John Huston has swiftly become a fascination of mine. His directing style and visibility in some of cinema’s finest and best-remembered projects has elevated him to a status that kept his direction relevant for the forty years of his career and forty more after he’s passed away. His work on The African Queen sees the Escape to Victory and The Maltese Falcon director tackle a more simplistic romantic piece that stars Humphrey Bogart and Katharine Hepburn. Shamefully my first experience with Hepburn and my second with Bogart, The African Queen displays the strengths that made the two leading stars world-famous.
Set during the breakout of the First World War, The African Queen follows the titular boat and its captain, Charlie Allnut (Humphrey Bogart), as he sets sail along with Rose Sayer (Katharine Hepburn). Fleeing the German army, the two team up and head downriver to take on a German warship. But that isn’t really the focus of the film, in fact, the German army and its boat are barely featured, aside from one or two frightfully tense scenes towards the end of the movie. The rest of the picture is dedicated solely to building the relationship between Allnut and Sayer. With two differing backgrounds, they must work together and come to deal with one another’s quirks and the frustrations that follow.
Bogart and Hepburn are,
as you’d expect, superb
It’s your expected romantic film, with the drunkard captain sobering himself up long enough to look at how great life with Sayer could be. Sayer is a missionary from a local church, but when it is raided by the Germans it’s not too long until she’s in the arms of Allnut. Possibly the most important aspect of any romantic film is the chemistry between the leading love interests. Hepburn and Bogart certainly provide consistently predictable chemistry with one another. The expected hatred and uncomfortable living situation push our characters to their brink, and they eventually make peace with one another long enough for romance to strike out of the blue. We learn about these two characters at the same time they’re learning about one another, and it creates a nice platform for the audience to view our leading stars as blank canvases with room to grow and blossom.
It’s rather therapeutic to see this simplistic story unfold, and even more enjoyable to see in a cracking remastering from the team over at Eureka. A crisp new rendition of the film is provided, a greatly handled remastering on the whole with plenty of special features to tide over fans of the film. Although the soundtrack isn’t the most engaging or interesting of its time, the audio and soundtrack is thoroughly amplified, with the mixing quality as good as you’d expect from a remastering.
Bogart and Hepburn are, as you’d expect, superb alongside one another. Bogart for me will forever be that charming lead from Casablanca, and for him to go on to The African Queen is such a shock to the system. He plays more or less the same style you’d expect from Bogart, but it’s nothing alike his other film roles. Allnut is unwashed, a drunkard with nothing really to live for, yet he is content in this and enjoys the frivolous freedoms the river provides him. Throwing Katharine Hepburn’s performance as Rose Sayer into the mix provides him with the wake-up call he needs. Hepburn is certainly a solid cast member, her quarrels with Allnut eat up the first hour until she’s turned on her head by their shared love of the river and its dangerous trail.

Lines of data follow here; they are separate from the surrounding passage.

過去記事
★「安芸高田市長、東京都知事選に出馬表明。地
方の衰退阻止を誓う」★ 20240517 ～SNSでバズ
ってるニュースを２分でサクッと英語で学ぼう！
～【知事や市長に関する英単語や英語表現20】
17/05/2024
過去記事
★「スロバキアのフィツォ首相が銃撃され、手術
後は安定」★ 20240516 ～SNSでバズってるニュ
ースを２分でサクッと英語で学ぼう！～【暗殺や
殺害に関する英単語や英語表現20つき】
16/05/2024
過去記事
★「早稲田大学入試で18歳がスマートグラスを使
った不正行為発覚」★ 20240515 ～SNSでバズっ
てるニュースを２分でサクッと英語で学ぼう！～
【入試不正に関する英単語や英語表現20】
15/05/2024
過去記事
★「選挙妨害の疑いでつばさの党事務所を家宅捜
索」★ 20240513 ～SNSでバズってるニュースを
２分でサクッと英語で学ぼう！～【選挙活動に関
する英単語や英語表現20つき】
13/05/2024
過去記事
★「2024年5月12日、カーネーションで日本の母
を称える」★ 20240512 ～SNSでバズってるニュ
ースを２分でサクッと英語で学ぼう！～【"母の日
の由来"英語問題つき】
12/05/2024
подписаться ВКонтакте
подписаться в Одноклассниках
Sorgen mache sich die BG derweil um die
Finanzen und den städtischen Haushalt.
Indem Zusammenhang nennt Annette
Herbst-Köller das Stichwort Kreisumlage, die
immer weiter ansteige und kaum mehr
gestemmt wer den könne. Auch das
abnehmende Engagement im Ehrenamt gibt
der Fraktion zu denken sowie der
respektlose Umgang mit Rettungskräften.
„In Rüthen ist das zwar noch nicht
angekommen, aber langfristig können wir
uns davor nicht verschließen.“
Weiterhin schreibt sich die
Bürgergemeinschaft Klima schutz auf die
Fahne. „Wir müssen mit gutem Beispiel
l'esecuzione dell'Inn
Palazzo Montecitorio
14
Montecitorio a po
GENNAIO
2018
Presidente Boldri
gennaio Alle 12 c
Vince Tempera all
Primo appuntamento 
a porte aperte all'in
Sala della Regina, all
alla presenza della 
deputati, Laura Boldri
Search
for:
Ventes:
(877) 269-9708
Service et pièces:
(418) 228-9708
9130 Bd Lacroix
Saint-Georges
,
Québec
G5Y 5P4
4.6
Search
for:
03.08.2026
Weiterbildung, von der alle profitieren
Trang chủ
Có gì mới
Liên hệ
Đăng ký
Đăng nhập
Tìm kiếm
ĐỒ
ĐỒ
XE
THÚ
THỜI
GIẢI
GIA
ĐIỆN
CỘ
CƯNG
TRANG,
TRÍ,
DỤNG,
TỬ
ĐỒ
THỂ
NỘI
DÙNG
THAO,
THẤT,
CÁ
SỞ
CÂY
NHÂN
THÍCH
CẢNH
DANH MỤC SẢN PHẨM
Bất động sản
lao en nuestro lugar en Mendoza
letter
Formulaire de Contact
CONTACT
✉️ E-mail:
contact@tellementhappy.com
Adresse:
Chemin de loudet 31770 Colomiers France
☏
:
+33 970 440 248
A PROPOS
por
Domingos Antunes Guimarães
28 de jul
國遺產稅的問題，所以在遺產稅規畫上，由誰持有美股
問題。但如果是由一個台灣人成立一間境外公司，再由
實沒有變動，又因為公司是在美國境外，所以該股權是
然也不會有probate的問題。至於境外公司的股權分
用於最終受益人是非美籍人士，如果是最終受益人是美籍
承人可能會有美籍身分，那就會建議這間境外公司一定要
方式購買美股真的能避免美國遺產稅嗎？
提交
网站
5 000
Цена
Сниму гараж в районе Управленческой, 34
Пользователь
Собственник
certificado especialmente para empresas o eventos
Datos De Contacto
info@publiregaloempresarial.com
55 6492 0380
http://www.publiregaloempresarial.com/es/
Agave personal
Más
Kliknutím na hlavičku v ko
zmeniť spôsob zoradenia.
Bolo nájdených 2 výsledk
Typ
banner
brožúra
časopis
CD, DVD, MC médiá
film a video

If you’re expecting depth from The African Queen, you’d best think again. For while its performances are strong enough to carry us through this voyage, they’re certainly not intricate or thorough, exemplary pieces of Bogart or Hepburn’s abilities as performers. At the time this film released, it felt as if Bogart and Hepburn had already found their footing in the genre, and The African Queen feels like child’s play. If it weren’t for their presence within the film, and some excellent direction from John Huston, there’d be little to recommend here. However, we’re given the strength of two great performers and one superb director with the trio working wonders with a plot and script that feels extremely basic. The African Queen is a light-hearted piece that just so happens to take place during a terrifying moment of history.